Each of these categories has its own tables with metadata, and there are others (eg cultural products)

In [None]:
out = [x for x in gtr.columns if 'out_' in x]

gtr[out].sum()

#### e. Research topics and activities are user generated labels. We have used them to create a labelled dataset to classify projects into disciplines.

`disc_*` give the probabilities and the names are self explanatory (env is environmental)

`sel_disc` is the top discipline for a project

In [None]:
gtr['sel_disc'].value_counts()

#### f. `ind_*` does as above but for industries based on an ML analysis with a labelled industry dataset

`sel_industry` has the top industry for each source

**WARNING** These predictions are experimental

`computing`, `creative`, `content`, `cultural`, `entertainment` and `publishing` capture the creative industries SIC codes

In [None]:
gtr['sel_industry'].value_counts()

#### g. `sdg_*` does as above but for SDGs

**WARNING** The predictions for SDGs are very noisy. This model needs to be significantly improved before being used for analysis


#### h. ORG contains ids for organisations participating in projects. Not that useful unless matched with the relevant GtR table

#### i. The `*_lad_code` and `*_lad_name` variables contain local authority district codes and names for organisations participating in projects

lead = lead organisation (there is only one per project, they are generally academic institutions)

all = all organisations

involved = all organisations involved except the lead one


#### j. The `scot` variables contain geo information which is relevant for the Scotland project

#### k. (finally!) AI and AI mod are the AI booleans.
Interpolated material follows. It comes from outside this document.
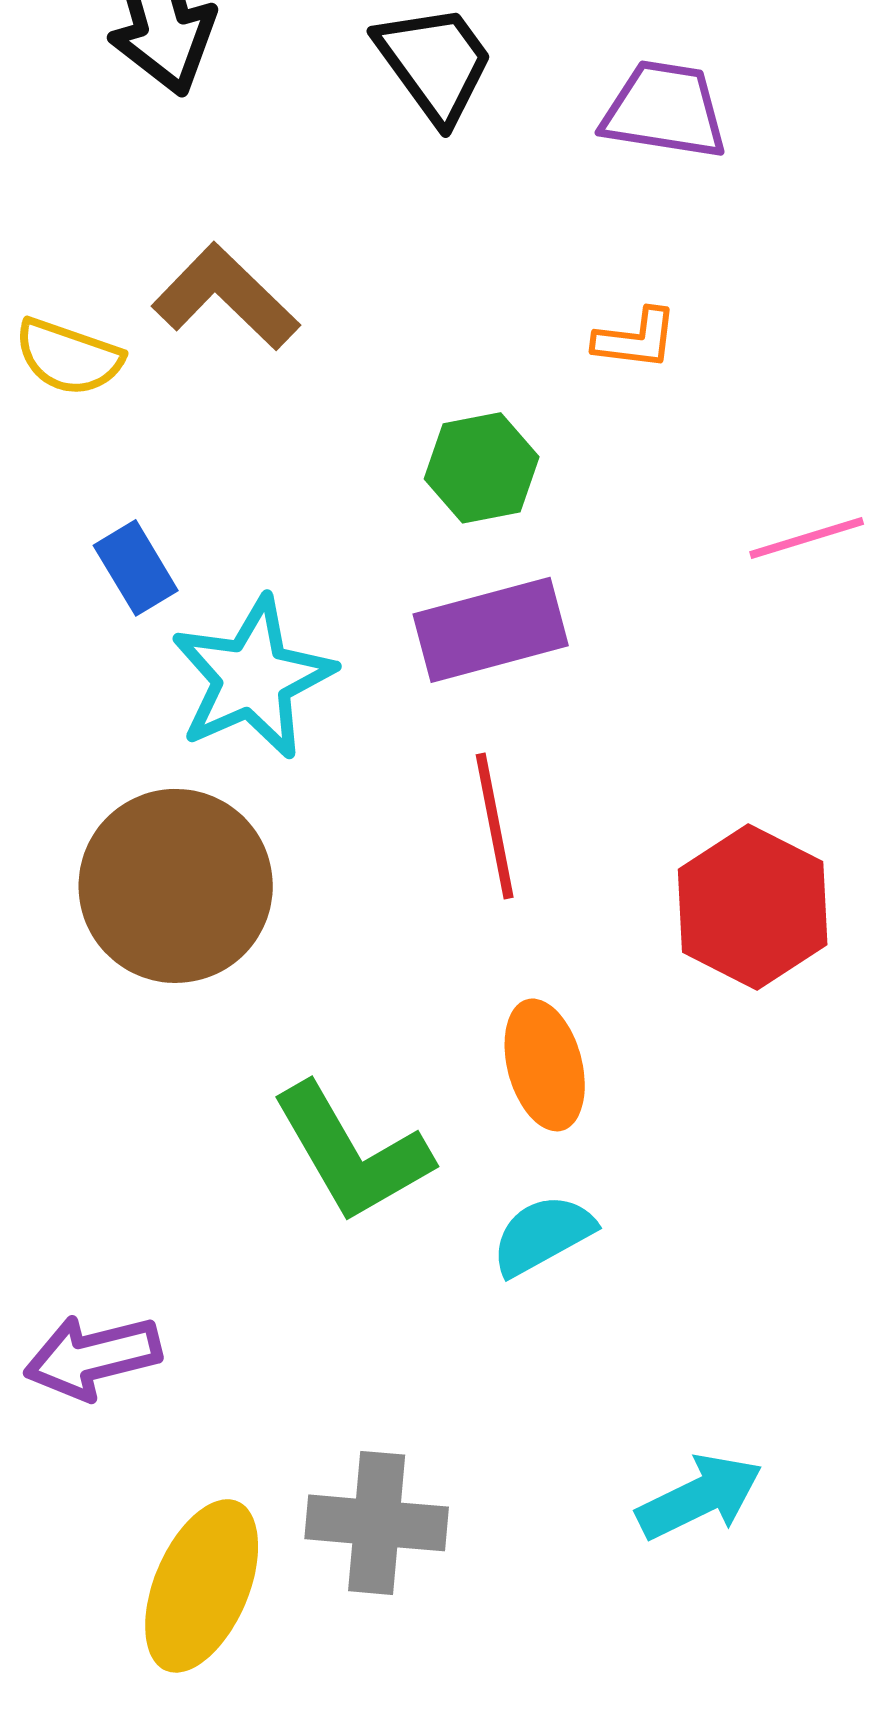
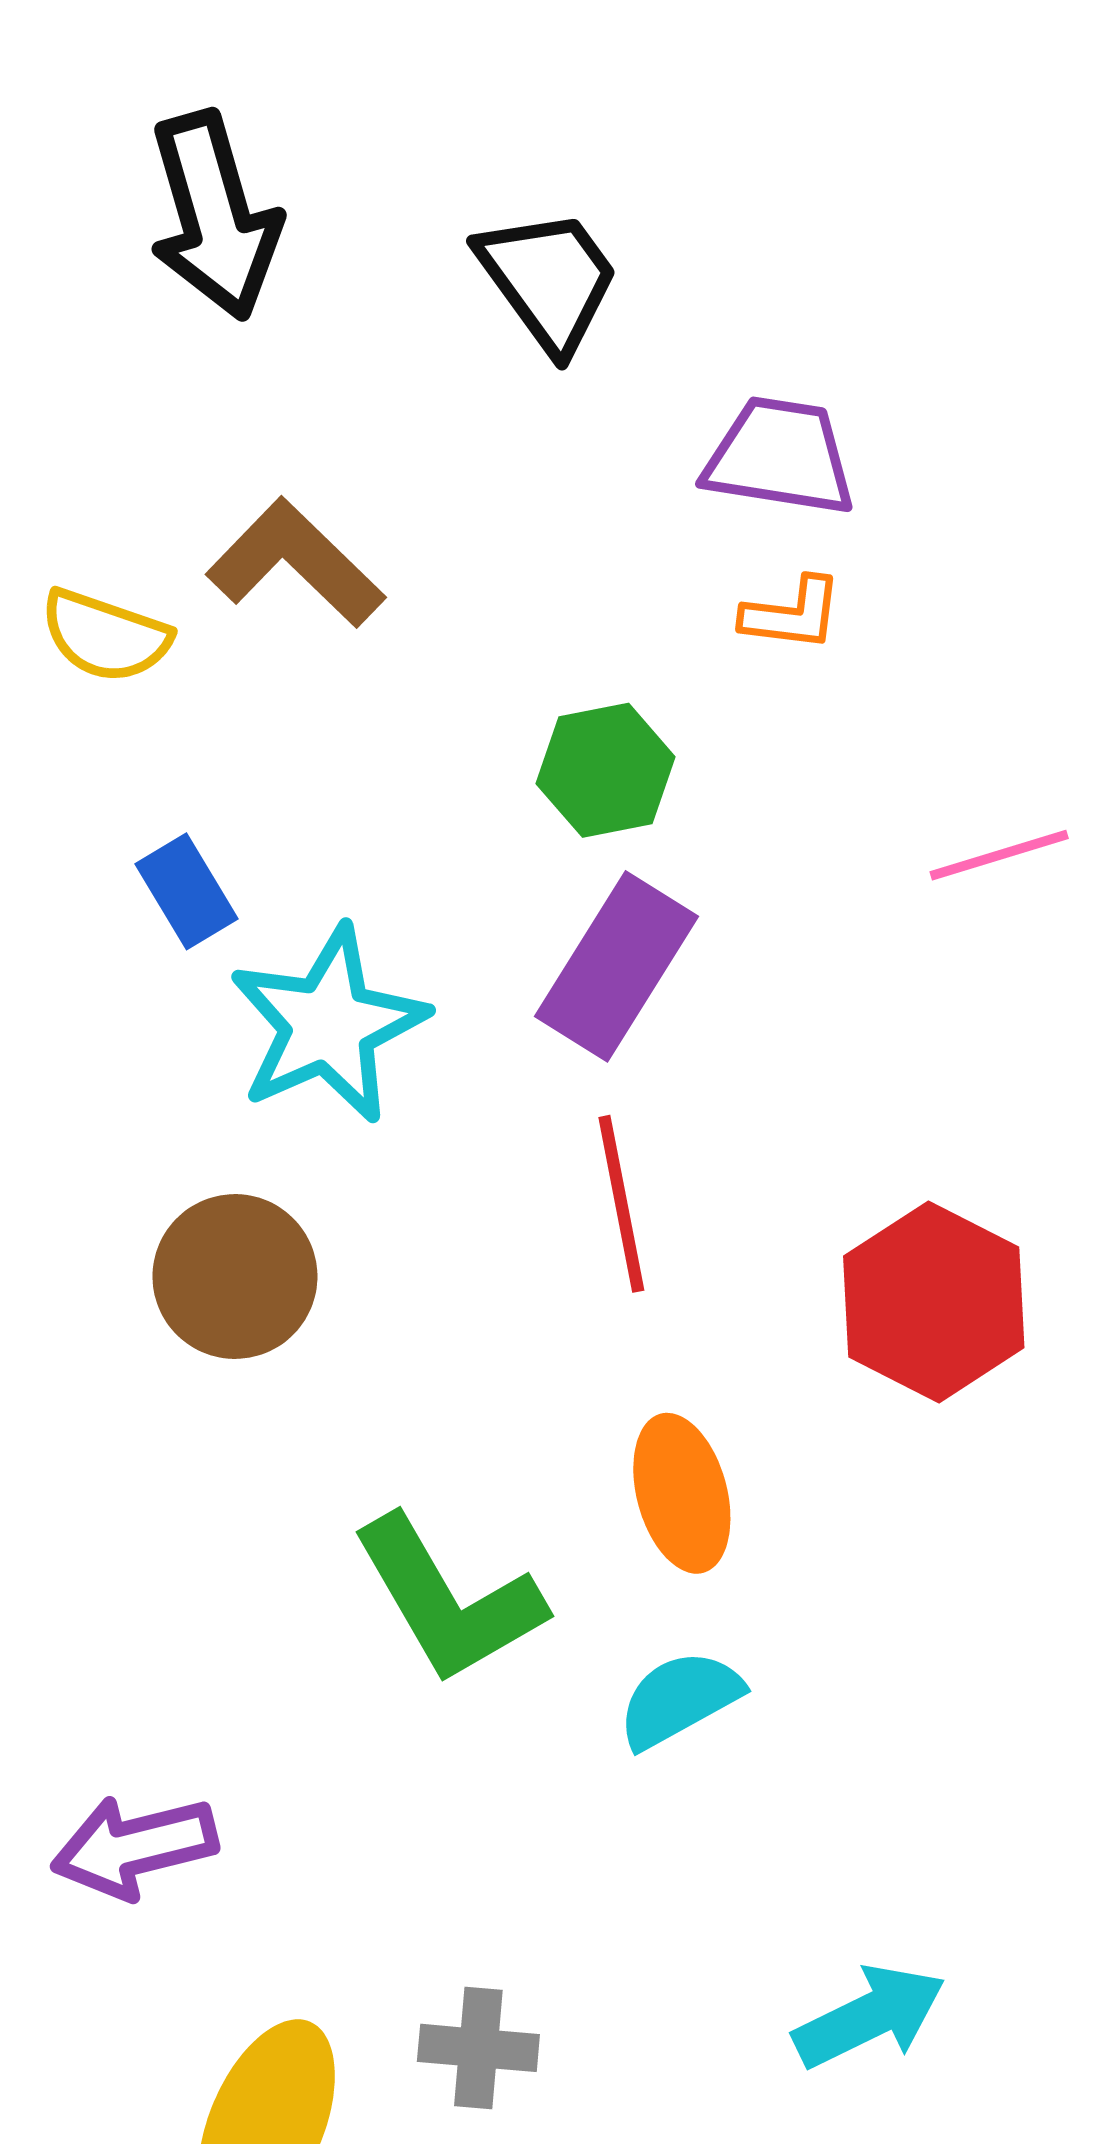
purple trapezoid: (665, 110) -> (780, 457), moved
purple rectangle: (491, 630) -> (616, 966), turned -43
brown circle: (176, 886) -> (235, 1276), size x0.7
gray cross: (377, 1523) -> (478, 2048), size x0.7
AI is based on an analysis that only considered research grants and therefore did not consider Innovate UK. 

AI mod considers all projects - I suggest using the latter 

In [None]:
#What is the distribution of AI over disciplines?

pd.crosstab(gtr['sel_disc'],gtr['ai_mod'],normalize=1).plot.bar()

In [None]:
#What is the distribution of AI over industries?

pd.crosstab(gtr['sel_industry'],gtr['ai_mod'],normalize=1).sort_values(True).plot.barh(figsize=(5,8))

#### l. `companyname` and cluster is from the organisation - company house matches.

The `clusters` are the same sector categories we used in the industry ML analysis that I mentioned above

In [None]:
pd.Series(flatten_list(gtr['companyname'].dropna())).value_counts()[:20]

Note that this is our first analysis using this matched dataset so we are very likely to find errors. In particular, the university-related matches above are probably not that useful as the names have been matched with the Companies House presence of universities, which as we see are Technology Transfer Offices and so forth. 

In [None]:
pd.Series(flatten_list(gtr['cluster'].dropna())).value_counts()[:35]

A look at the sectors conform this - we see some presence of various creative sic codes

### And to conclude, some statistics about creative activity related to AI

In [None]:
creative_sector_names = ['creative','content','_cultural','computing','entertainment', 'publishing']


#Focusing on semantic analysis
gtr['creative_flag_semantic'] = [any(val in x for val in creative_sector_names) if 
                        pd.isnull(x) == False else np.nan for x in gtr['sel_industry']]


pd.crosstab(gtr['creative_flag'],gtr['ai_mod'])

Half of the organisations involved in AI are creative - but then you knew that ;-)

In [None]:
#Focusing on organisations

ai_org_counts = pd.Series(flatten_list(gtr.loc[gtr['ai_mod']==True]['cluster'].dropna())).value_counts()

ai_org_counts.loc[[x for x in ai_org_counts.index if any(val in x for val in creative_sector_names)]]